** Opening INPUT RECORDS block **

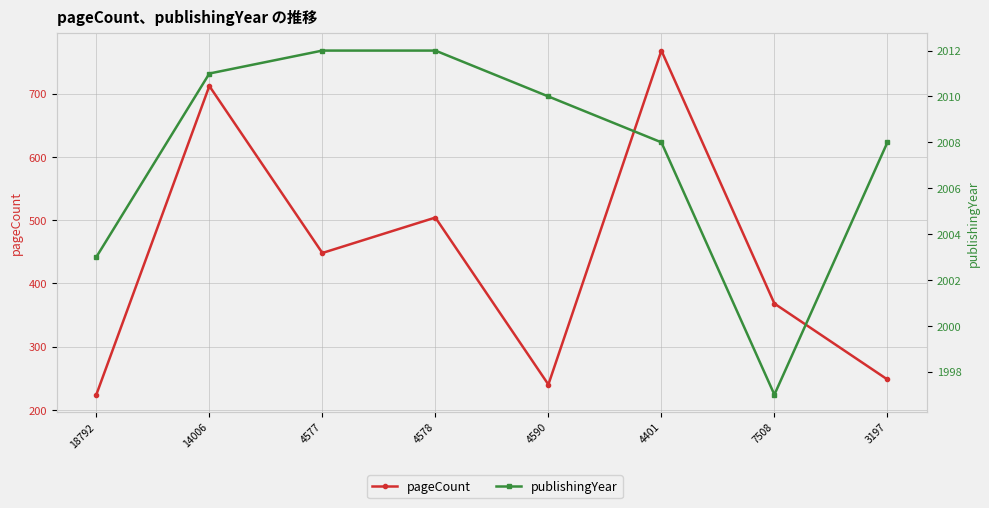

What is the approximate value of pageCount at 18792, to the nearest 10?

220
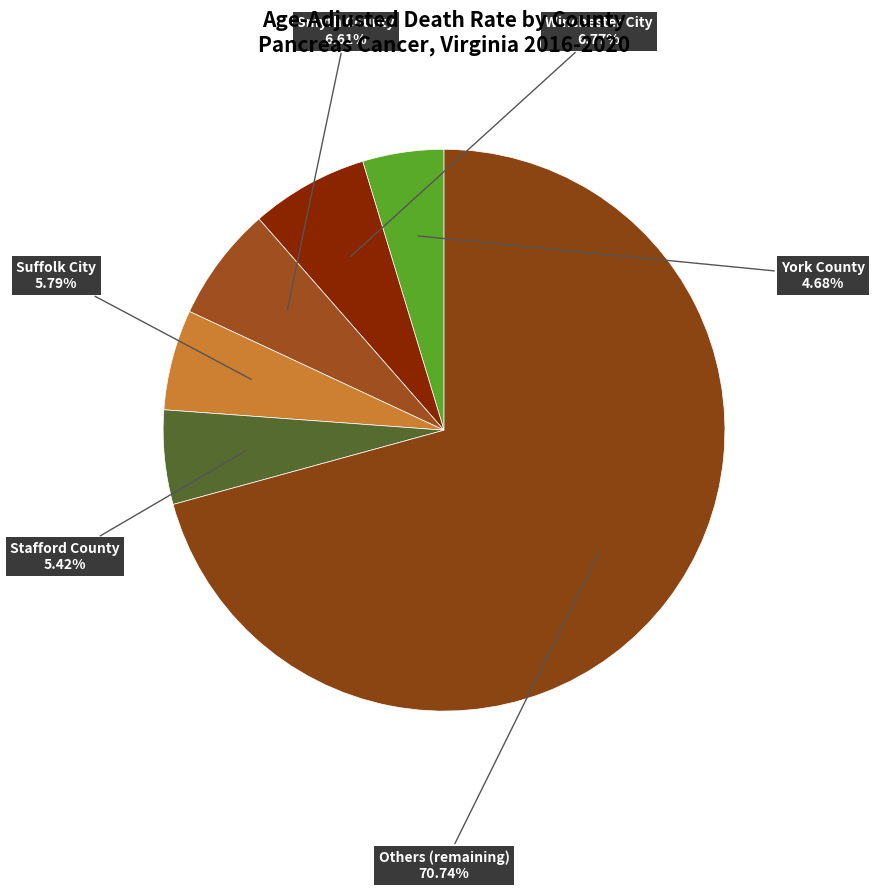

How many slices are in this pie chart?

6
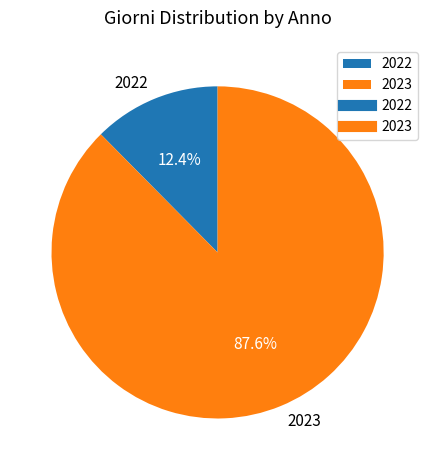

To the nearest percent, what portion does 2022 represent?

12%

** Closing INPUT RECORDS block **
** Opening INPUT RECORDS block **

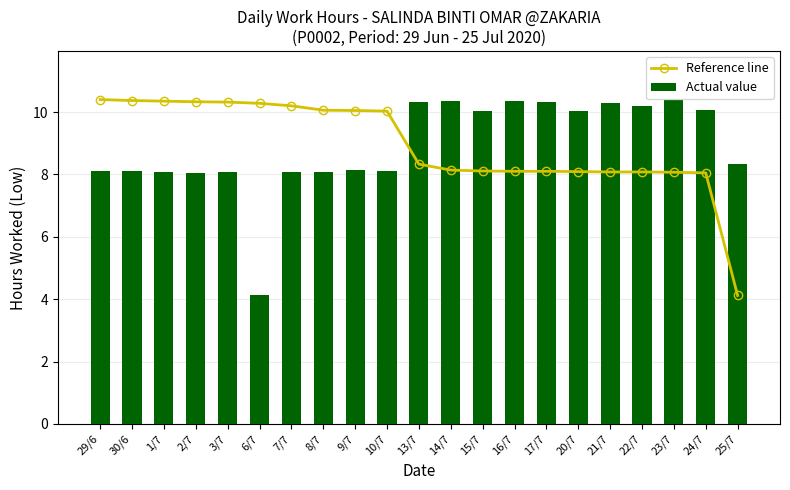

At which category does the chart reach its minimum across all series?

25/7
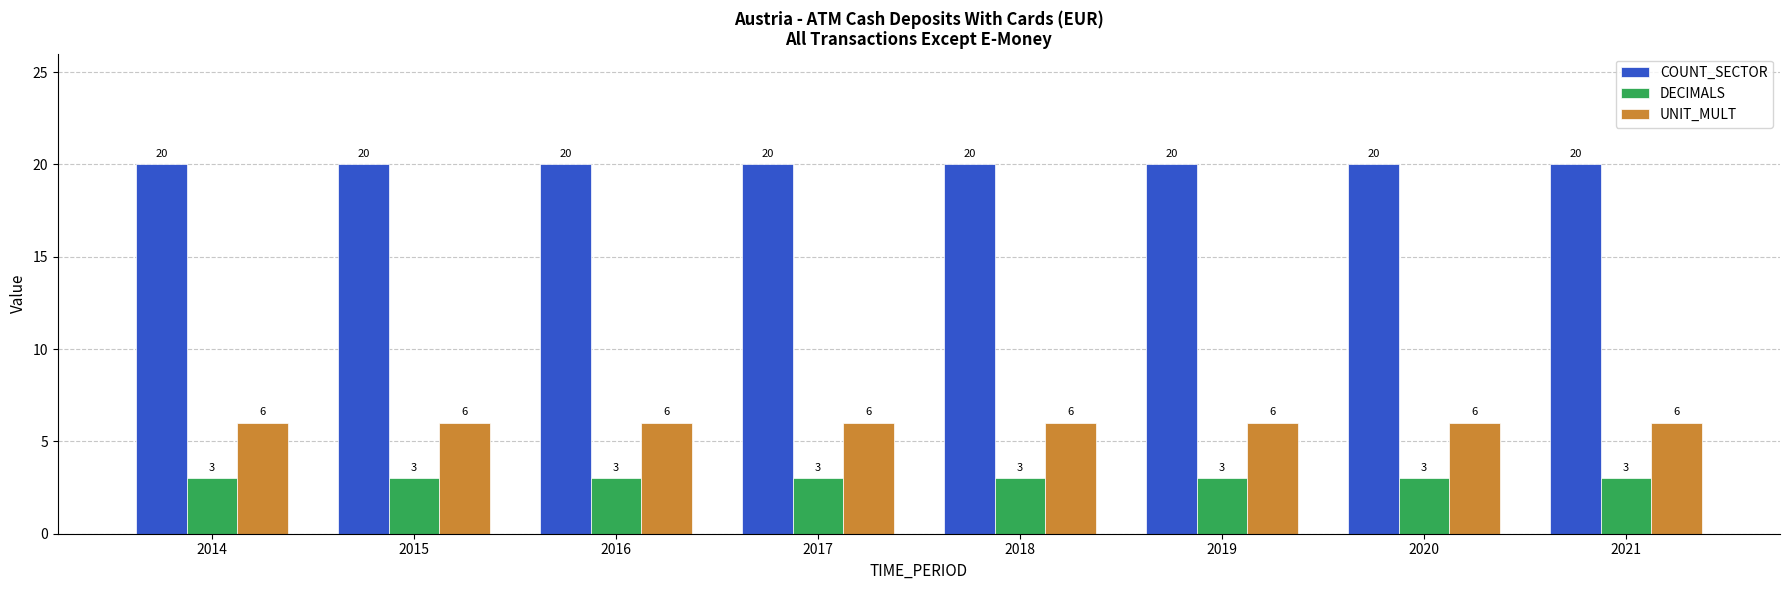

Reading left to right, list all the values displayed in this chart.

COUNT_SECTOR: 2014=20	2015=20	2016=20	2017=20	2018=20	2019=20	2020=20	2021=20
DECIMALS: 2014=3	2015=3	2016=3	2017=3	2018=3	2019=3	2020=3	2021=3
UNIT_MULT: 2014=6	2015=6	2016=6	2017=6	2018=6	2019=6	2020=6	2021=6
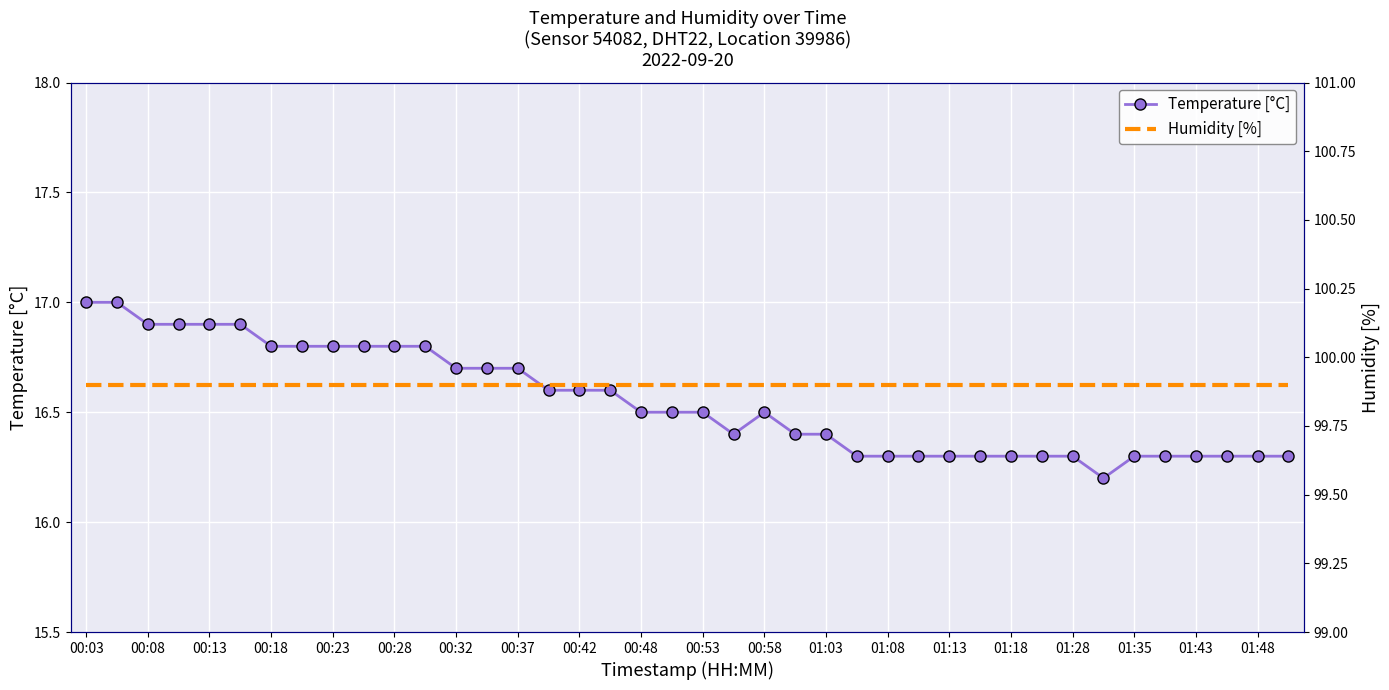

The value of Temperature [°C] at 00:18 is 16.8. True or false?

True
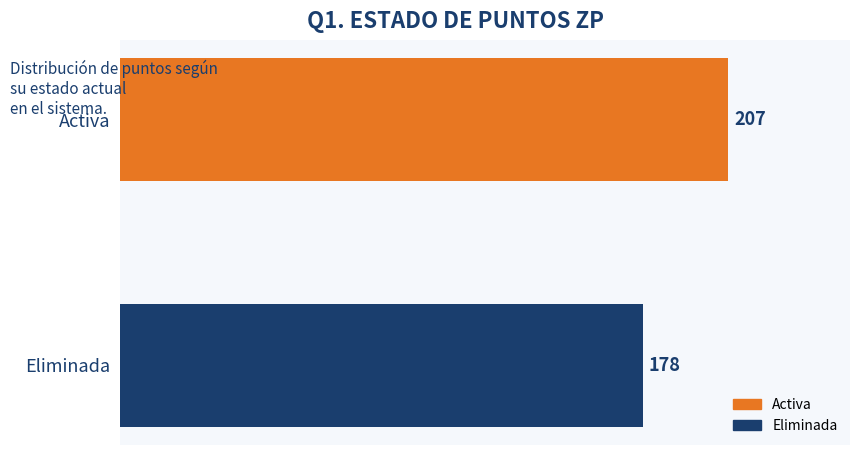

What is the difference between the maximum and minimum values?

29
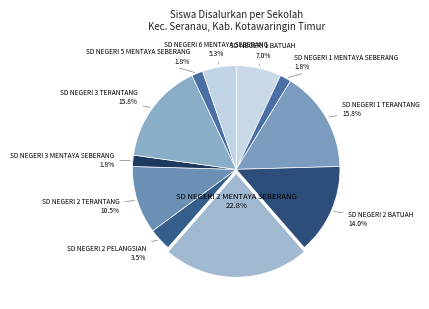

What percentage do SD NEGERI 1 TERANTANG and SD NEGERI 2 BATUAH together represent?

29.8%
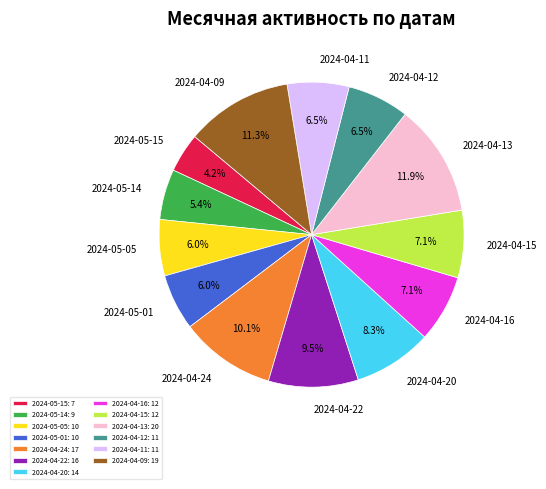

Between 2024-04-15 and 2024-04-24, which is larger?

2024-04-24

** Closing INPUT RECORDS block **
** Opening INPUT RECORDS block **

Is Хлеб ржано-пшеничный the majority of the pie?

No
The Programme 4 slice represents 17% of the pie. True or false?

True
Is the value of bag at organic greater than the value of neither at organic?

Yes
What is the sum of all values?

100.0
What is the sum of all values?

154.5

** Closing INPUT RECORDS block **

__WHAT IS BEING ASKED__. Count the lines above that contain the word "does", treating uppercase and lowercase as different. Reply with the number only.

__SOLUTION TO THE EXERCISE__. 2